▶ **Required work**:
1 > According to the cervical spine passage, which cervical levels are usually given traditional pedicle screws in posterior fusion?
2 > Retype the part of the cervical spine passage that starts at "The placement of" and ends at "or pedicle screws.".
3 > Rewrite the paragraph of the cervical spine passage that begins "The placement of posterior fusion hardware" as a bulleted list, keeping its main facts.

───── Text section

The placement of posterior fusion hardware in the cervical spine differs from that in the thoracic and lumbar spine. The pedicles in the cervical spine are small from C3 to C6 and larger at C2 and C7. Therefore, posterior cervical fusion typically involves lateral mass screws from C3 to C6, with traditional pedicle screws being reserved for the larger C2 and C7 levels. Direct impingement by osseous fragments or malposition of spinal hardware may result in new cervical radiculopathy, best visualized on CT. Other causes of new postoperative radiculopathy, including distraction of neural elements, direct trauma during surgery, and symptomatic hematoma, may require MR imaging for visualization. The rate of vertebral artery injury with the posterior cervical approach is less than 1% and is usually secondary to malposition of lateral mass or pedicle screws.

──────────
───── Study material

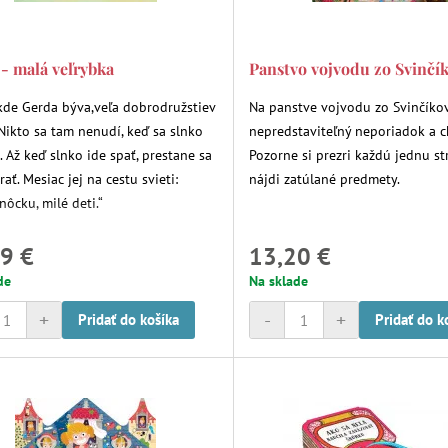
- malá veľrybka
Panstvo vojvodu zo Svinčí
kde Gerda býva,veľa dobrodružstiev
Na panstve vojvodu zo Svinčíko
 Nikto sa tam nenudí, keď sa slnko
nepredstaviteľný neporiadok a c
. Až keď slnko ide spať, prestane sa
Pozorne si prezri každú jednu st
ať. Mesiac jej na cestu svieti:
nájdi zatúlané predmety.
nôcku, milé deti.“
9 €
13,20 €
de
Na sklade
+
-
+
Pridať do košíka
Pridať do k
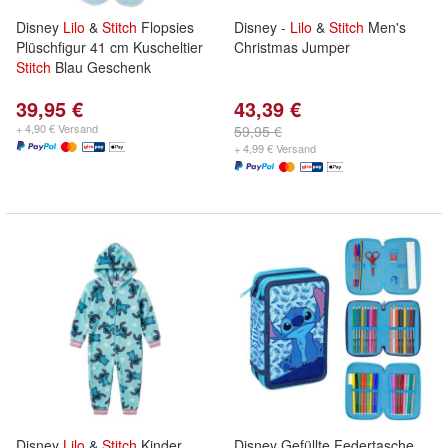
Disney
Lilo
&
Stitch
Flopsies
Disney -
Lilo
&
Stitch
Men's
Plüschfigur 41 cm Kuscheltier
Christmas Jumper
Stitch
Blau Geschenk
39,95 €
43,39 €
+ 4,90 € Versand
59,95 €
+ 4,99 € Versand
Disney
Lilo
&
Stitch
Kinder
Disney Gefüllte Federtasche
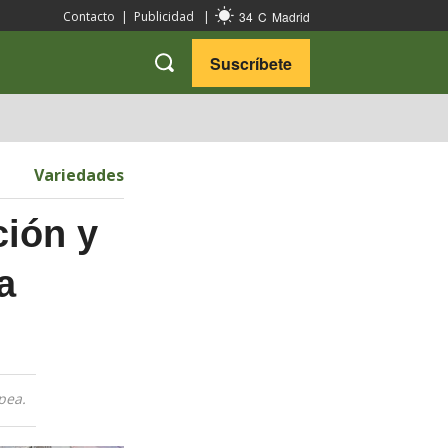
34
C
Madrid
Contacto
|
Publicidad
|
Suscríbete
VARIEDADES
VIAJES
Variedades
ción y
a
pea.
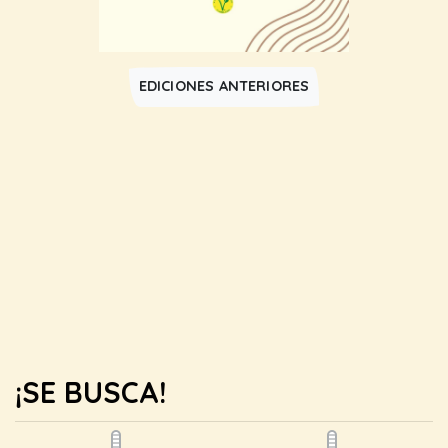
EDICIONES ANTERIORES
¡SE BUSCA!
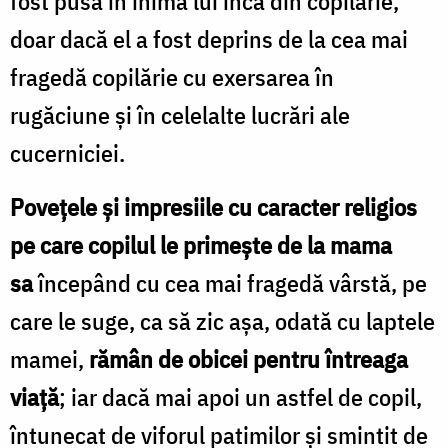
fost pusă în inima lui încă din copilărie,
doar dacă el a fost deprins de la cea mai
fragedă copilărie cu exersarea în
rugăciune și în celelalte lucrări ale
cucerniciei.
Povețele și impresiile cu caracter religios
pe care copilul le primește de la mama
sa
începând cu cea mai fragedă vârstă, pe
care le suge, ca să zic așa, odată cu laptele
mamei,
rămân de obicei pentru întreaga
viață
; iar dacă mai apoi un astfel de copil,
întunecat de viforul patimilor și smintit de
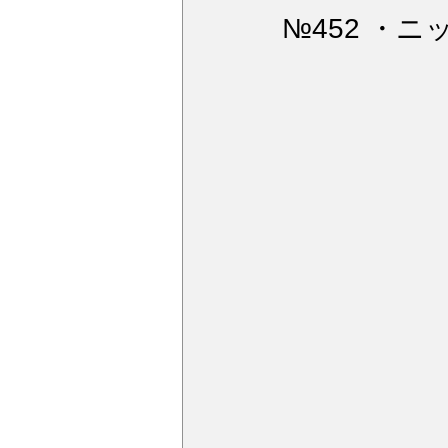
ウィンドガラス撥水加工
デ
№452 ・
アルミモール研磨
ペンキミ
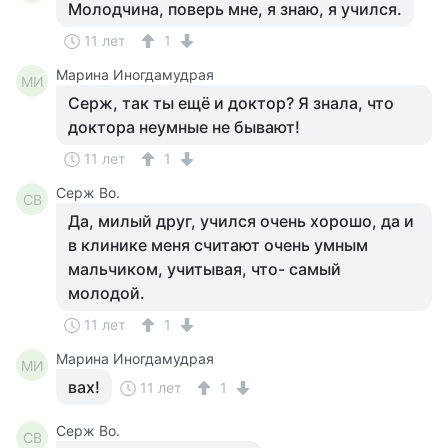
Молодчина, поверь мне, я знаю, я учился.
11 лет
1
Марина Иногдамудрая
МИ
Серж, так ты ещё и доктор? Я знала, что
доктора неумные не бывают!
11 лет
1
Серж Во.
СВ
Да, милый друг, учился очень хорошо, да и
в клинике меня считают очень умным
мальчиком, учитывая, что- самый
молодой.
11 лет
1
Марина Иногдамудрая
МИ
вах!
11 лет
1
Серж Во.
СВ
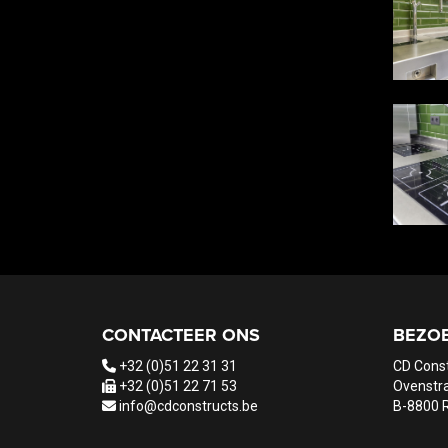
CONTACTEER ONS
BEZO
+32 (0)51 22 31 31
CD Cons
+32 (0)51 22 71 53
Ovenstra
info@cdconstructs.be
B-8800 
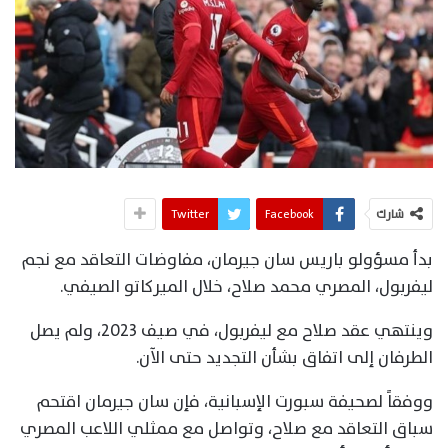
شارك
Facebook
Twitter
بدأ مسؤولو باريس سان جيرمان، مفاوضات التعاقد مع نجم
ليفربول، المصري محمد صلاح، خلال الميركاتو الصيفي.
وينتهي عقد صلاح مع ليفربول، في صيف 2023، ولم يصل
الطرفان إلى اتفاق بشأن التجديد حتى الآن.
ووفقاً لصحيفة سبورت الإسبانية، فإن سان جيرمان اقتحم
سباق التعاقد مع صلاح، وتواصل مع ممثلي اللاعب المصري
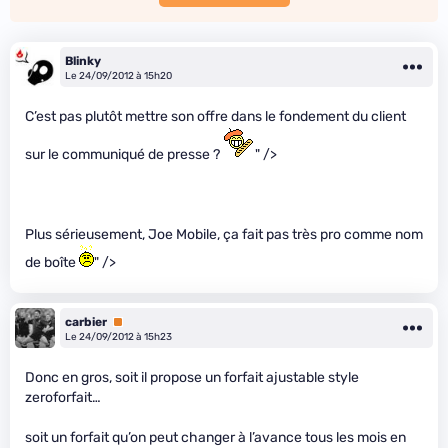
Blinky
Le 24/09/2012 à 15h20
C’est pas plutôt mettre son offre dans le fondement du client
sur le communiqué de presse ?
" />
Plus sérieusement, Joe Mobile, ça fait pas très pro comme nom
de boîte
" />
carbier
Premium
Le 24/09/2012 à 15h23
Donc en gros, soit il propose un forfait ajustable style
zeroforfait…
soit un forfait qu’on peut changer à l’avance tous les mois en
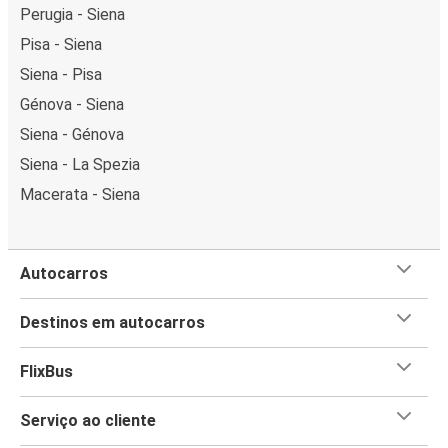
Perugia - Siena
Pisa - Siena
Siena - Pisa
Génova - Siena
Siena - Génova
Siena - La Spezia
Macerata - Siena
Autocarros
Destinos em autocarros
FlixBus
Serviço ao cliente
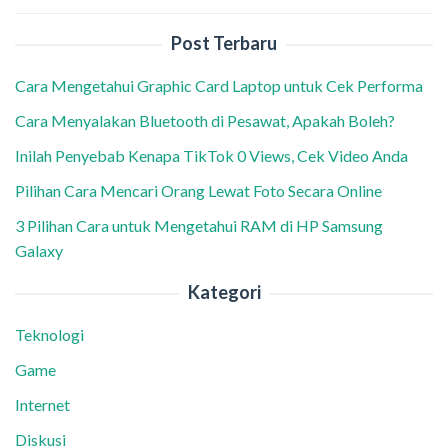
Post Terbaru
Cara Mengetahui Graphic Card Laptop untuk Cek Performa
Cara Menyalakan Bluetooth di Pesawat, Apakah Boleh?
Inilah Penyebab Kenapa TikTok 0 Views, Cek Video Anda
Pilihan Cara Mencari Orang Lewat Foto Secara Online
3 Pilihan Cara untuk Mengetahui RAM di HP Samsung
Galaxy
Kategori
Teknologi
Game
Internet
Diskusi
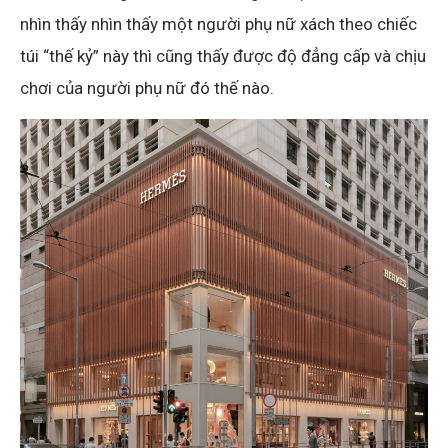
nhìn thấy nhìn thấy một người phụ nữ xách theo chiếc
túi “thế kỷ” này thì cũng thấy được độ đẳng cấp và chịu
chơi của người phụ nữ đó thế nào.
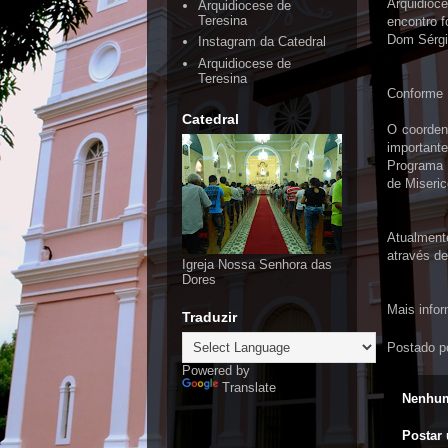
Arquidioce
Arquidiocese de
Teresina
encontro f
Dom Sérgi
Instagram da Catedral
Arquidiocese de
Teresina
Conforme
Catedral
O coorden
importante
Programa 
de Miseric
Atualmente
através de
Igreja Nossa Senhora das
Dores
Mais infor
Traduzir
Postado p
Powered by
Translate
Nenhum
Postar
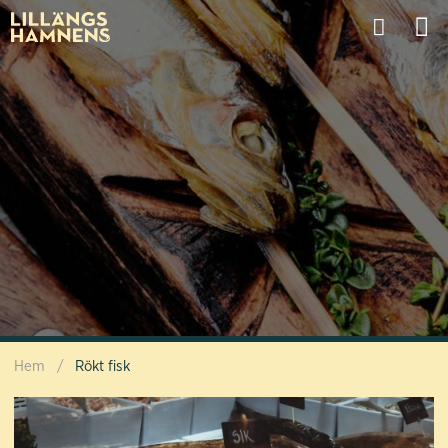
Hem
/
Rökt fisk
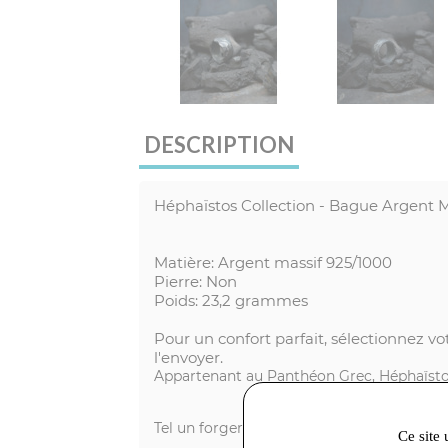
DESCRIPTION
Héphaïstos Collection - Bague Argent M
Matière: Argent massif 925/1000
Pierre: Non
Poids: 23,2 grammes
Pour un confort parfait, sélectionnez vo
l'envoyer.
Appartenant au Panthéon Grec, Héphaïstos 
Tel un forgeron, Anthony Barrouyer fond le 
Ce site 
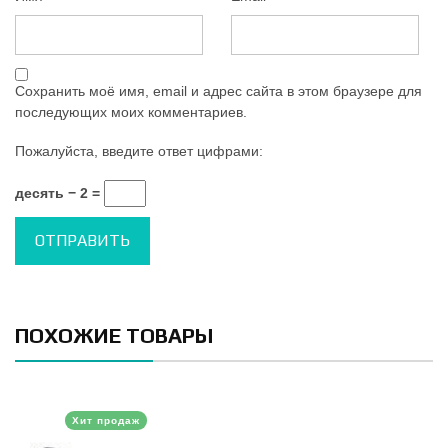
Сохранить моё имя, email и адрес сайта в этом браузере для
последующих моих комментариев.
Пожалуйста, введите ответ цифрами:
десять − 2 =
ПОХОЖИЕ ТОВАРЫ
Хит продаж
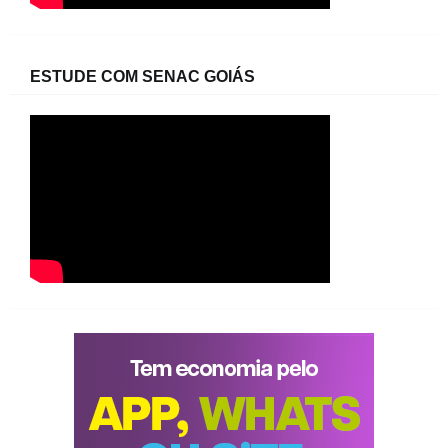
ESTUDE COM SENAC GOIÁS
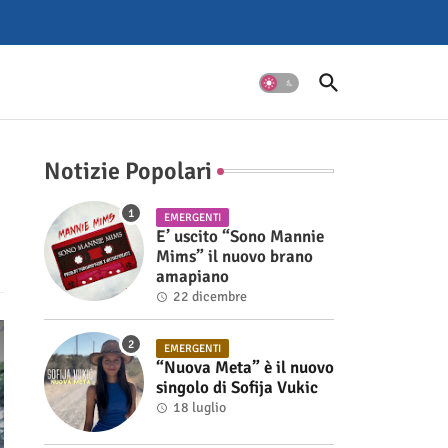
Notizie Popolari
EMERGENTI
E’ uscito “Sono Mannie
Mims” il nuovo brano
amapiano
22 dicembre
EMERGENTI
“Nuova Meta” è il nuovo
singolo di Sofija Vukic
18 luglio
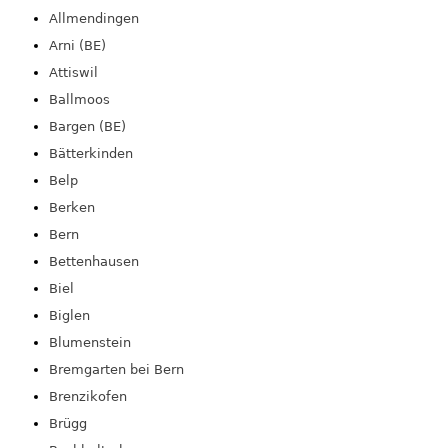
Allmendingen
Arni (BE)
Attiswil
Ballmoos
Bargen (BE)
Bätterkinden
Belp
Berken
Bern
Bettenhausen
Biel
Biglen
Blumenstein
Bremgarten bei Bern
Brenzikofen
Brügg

──────────

▶ **Exercise responses**:
1 > C2 and C7.

2 >
The placement of posterior fusion hardware in the cervical spine differs from that in the thoracic and lumbar spine. The pedicles in the cervical spine are small from C3 to C6 and larger at C2 and C7. Therefore, posterior cervical fusion typically involves lateral mass screws from C3 to C6, with traditional pedicle screws being reserved for the larger C2 and C7 levels. Direct impingement by osseous fragments or malposition of spinal hardware may result in new cervical radiculopathy, best visualized on CT. Other causes of new postoperative radiculopathy, including distraction of neural elements, direct trauma during surgery, and symptomatic hematoma, may require MR imaging for visualization. The rate of vertebral artery injury with the posterior cervical approach is less than 1% and is usually secondary to malposition of lateral mass or pedicle screws.

3 >
- Posterior fusion hardware is placed differently in the cervical spine than in the thoracic and lumbar spine.
- Cervical pedicles are small from C3 to C6 and larger at C2 and C7.
- Posterior cervical fusion typically uses lateral mass screws from C3 to C6 and traditional pedicle screws at C2 and C7.
- New cervical radiculopathy from direct impingement by osseous fragments or hardware malposition is best seen on CT.
- Other causes of new postoperative radiculopathy may require MR imaging:
  - distraction of neural elements
  - direct trauma during surgery
  - symptomatic hematoma
- Vertebral artery injury occurs in less than 1% of posterior cervical approaches, usually from malposition of lateral mass or pedicle screws.